EXERCISE REQUIREMENTS — Reproduce word for word, from the entries below, the line with "Power electronics", the line with "Pearl of the Sea", and every line between them, and nothing more.
☆ ☆ ☆ ☆ ☆ ☆ ☆
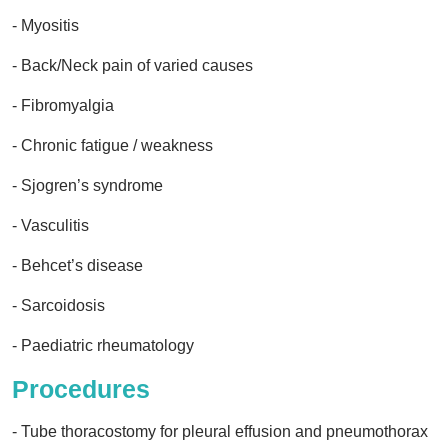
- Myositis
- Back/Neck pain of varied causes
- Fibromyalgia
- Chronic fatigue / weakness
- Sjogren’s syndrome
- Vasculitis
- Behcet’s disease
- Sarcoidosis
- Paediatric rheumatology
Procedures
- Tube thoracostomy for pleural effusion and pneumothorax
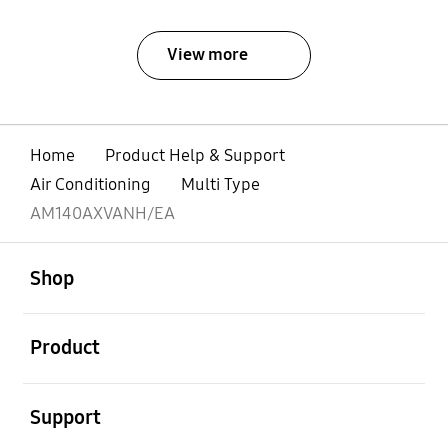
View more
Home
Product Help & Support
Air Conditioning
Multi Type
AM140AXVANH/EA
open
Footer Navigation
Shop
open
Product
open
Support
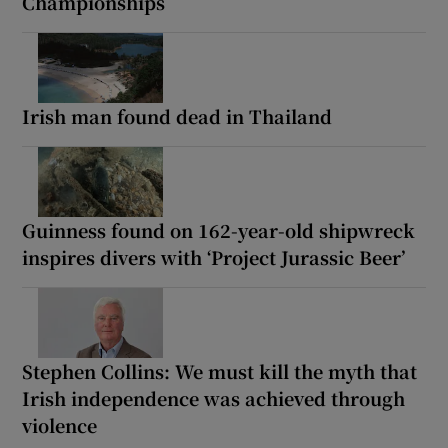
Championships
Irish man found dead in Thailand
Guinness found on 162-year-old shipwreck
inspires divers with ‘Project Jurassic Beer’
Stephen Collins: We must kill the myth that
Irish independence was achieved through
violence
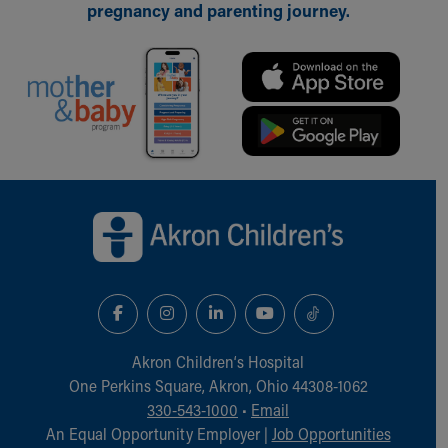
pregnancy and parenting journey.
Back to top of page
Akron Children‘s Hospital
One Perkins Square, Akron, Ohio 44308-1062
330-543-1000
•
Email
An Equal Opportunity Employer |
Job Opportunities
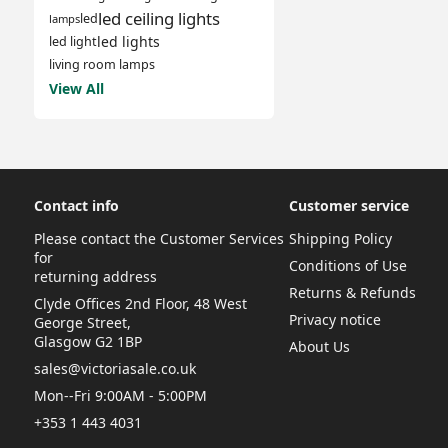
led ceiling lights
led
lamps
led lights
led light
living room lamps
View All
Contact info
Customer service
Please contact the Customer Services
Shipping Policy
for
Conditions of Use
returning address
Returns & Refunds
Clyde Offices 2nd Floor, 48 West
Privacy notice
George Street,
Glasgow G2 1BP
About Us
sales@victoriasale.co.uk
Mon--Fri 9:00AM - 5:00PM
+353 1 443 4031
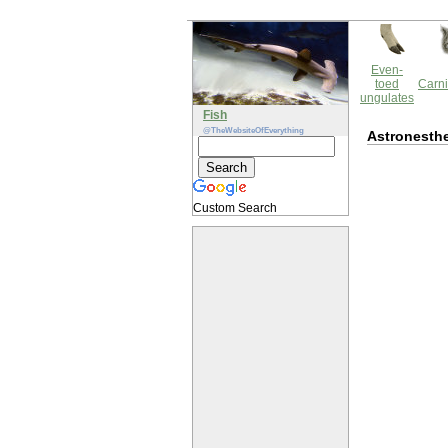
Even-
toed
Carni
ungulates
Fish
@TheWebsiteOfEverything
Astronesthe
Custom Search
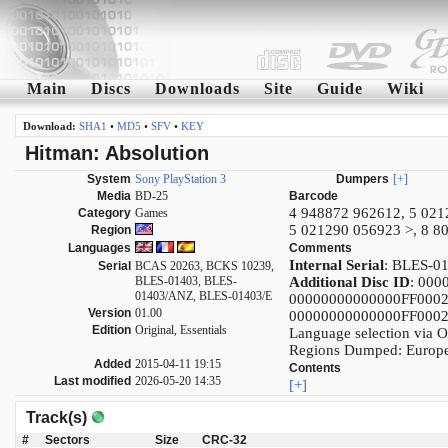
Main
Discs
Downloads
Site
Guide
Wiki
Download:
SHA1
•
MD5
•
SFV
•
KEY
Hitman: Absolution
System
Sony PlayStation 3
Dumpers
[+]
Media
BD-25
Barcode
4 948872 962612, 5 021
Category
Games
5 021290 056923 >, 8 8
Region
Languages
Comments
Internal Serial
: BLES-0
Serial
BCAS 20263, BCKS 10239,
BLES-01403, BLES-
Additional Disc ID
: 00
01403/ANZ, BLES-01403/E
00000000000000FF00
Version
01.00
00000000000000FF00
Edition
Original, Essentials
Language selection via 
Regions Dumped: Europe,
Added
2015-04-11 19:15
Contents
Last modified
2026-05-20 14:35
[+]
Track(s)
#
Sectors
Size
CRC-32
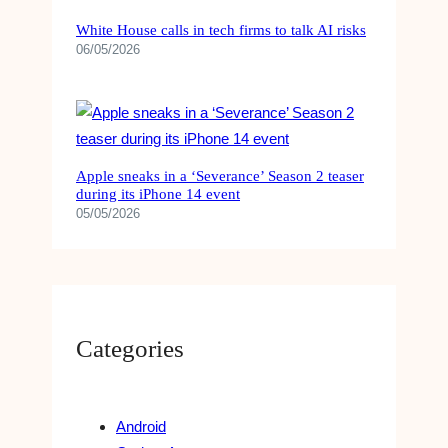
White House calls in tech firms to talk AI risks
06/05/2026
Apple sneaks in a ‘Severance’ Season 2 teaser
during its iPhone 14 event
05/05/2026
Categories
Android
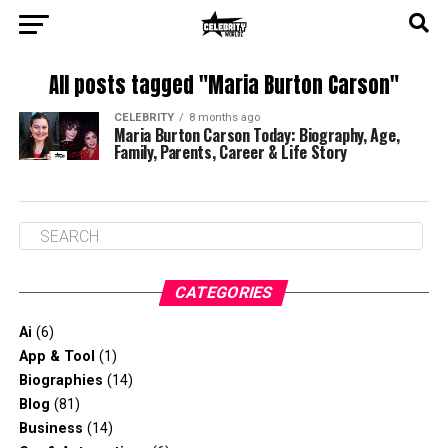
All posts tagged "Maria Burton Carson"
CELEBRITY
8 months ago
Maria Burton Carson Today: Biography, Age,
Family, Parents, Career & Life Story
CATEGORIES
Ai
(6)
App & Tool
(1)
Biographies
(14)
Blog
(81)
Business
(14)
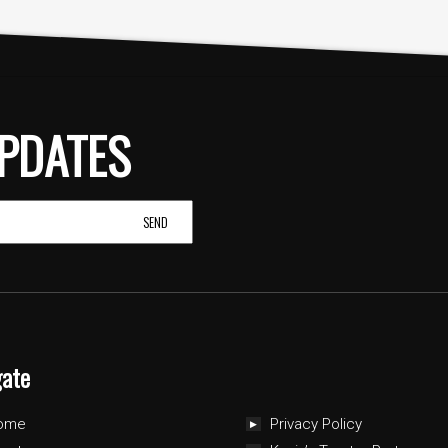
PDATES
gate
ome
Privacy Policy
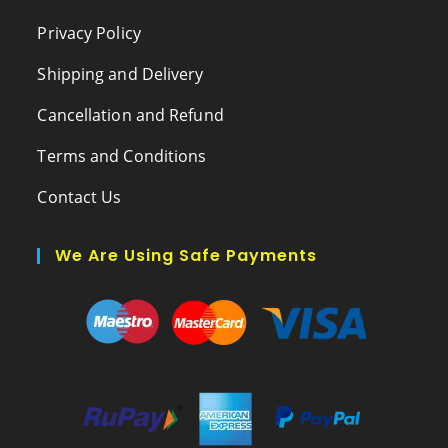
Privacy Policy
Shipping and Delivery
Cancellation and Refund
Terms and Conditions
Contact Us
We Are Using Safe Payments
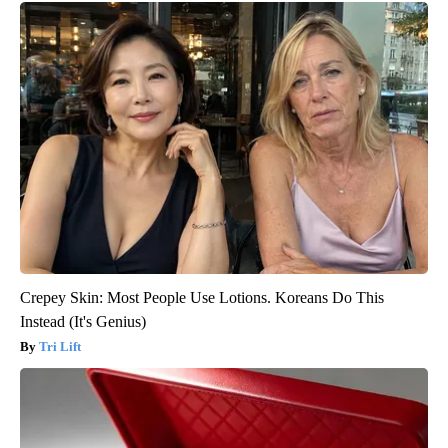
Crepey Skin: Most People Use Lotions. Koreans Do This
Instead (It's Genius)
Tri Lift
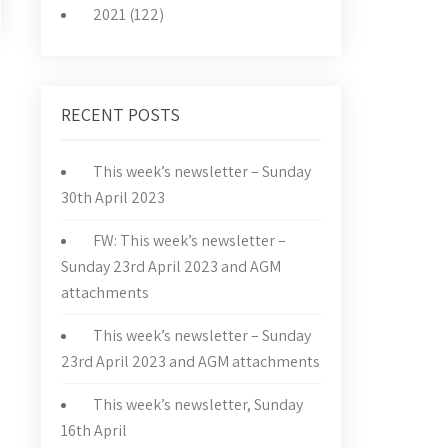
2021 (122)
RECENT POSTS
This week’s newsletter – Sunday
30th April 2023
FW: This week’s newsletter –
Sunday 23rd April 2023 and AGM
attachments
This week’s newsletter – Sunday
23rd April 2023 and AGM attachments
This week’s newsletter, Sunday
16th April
☆ ☆ ☆ ☆ ☆ ☆ ☆
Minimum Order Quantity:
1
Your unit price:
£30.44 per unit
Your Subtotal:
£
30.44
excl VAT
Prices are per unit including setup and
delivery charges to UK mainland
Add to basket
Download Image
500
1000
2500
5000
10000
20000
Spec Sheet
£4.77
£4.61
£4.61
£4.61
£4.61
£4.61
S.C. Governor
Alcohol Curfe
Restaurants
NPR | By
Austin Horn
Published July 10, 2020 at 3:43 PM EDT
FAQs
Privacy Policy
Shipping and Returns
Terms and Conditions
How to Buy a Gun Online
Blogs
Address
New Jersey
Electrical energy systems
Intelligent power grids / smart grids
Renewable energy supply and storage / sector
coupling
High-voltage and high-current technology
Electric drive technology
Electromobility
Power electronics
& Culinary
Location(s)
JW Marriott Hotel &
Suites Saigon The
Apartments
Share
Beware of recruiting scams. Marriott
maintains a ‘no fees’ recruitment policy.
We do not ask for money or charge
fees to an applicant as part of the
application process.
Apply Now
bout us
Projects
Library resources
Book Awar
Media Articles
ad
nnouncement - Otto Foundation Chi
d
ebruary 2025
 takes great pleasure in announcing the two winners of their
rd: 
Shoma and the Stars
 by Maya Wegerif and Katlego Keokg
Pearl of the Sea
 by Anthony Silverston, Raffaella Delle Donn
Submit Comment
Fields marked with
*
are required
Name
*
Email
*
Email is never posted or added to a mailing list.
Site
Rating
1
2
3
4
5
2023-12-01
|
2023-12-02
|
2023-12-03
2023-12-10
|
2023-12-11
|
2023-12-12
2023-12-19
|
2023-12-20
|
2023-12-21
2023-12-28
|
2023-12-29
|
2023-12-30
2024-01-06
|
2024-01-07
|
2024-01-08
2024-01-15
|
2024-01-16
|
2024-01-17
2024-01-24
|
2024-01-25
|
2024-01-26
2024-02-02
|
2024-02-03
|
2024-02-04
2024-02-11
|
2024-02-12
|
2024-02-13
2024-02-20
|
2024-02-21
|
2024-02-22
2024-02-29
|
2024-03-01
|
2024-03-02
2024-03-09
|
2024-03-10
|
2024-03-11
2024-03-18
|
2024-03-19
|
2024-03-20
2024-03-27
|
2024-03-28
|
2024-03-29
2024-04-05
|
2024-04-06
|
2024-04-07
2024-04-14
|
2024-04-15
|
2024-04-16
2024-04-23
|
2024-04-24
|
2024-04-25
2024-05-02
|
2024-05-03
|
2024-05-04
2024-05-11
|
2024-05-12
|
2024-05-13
☆ ☆ ☆ ☆ ☆ ☆ ☆
REPLY —
Power electronics
& Culinary
Location(s)
JW Marriott Hotel &
Suites Saigon The
Apartments
Share
Beware of recruiting scams. Marriott
maintains a ‘no fees’ recruitment policy.
We do not ask for money or charge
fees to an applicant as part of the
application process.
Apply Now
bout us
Projects
Library resources
Book Awar
Media Articles
ad
nnouncement - Otto Foundation Chi
d
ebruary 2025
 takes great pleasure in announcing the two winners of their
rd: 
Shoma and the Stars
 by Maya Wegerif and Katlego Keokg
Pearl of the Sea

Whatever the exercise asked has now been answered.